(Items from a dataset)
=-=-=-=-=
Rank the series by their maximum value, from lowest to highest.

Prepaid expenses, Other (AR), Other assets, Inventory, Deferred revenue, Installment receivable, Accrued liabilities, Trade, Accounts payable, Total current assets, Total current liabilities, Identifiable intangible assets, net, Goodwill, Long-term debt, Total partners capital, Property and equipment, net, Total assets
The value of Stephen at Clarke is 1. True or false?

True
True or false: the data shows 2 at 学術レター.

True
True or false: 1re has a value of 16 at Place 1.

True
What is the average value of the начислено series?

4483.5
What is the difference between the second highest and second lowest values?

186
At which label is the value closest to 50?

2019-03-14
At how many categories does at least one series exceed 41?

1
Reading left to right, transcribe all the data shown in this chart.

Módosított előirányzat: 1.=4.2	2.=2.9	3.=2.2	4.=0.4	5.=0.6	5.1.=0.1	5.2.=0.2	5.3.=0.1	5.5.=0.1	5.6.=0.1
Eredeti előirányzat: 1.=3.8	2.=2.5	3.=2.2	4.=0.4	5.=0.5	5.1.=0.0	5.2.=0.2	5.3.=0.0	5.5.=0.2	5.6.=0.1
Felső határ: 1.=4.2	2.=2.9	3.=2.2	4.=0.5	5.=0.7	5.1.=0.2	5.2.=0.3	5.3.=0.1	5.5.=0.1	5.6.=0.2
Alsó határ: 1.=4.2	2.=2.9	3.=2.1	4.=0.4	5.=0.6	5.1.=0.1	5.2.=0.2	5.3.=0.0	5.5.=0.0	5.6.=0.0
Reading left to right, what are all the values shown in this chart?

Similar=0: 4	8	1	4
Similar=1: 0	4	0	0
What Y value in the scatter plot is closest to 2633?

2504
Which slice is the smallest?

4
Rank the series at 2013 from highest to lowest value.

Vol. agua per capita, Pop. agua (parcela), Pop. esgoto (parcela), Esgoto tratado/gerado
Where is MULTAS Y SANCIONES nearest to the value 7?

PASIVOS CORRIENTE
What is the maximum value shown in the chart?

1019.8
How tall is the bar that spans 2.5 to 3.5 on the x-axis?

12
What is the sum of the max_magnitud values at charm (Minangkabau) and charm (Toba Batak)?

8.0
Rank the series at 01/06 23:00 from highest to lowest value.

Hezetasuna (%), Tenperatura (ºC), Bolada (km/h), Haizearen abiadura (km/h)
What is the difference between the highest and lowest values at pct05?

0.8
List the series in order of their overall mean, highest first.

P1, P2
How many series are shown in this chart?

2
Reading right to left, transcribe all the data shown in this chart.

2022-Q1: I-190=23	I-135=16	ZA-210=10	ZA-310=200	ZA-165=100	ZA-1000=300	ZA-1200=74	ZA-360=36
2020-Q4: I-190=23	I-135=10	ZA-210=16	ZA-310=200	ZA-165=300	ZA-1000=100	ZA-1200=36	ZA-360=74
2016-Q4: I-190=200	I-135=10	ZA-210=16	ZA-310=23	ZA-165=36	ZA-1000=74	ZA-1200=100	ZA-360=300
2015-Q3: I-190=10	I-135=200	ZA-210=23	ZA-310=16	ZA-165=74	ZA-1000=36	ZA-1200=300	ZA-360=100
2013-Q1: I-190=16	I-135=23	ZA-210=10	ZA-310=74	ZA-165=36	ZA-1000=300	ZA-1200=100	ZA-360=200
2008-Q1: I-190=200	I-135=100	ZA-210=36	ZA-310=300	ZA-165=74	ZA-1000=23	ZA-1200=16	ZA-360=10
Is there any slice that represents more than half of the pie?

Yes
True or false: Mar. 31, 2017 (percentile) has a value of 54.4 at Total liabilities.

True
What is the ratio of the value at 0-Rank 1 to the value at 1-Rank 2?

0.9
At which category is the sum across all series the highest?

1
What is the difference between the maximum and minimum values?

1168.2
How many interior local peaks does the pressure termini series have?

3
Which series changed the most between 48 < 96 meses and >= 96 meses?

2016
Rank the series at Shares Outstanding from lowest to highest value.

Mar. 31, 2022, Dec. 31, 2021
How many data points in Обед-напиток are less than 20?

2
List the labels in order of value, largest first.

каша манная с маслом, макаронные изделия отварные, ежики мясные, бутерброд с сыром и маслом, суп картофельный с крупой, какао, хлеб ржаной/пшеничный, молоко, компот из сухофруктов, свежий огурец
=-=-=-=-=
Which lines of the data above contain the string "between"? Pull out every such line, treating uppercase and lowercase letters as distinct.

- _Answer to this problem_
What is the difference between the second highest and second lowest values?
What is the difference between the highest and lowest values at pct05?
What is the difference between the maximum and minimum values?
Which series changed the most between 48 < 96 meses and >= 96 meses?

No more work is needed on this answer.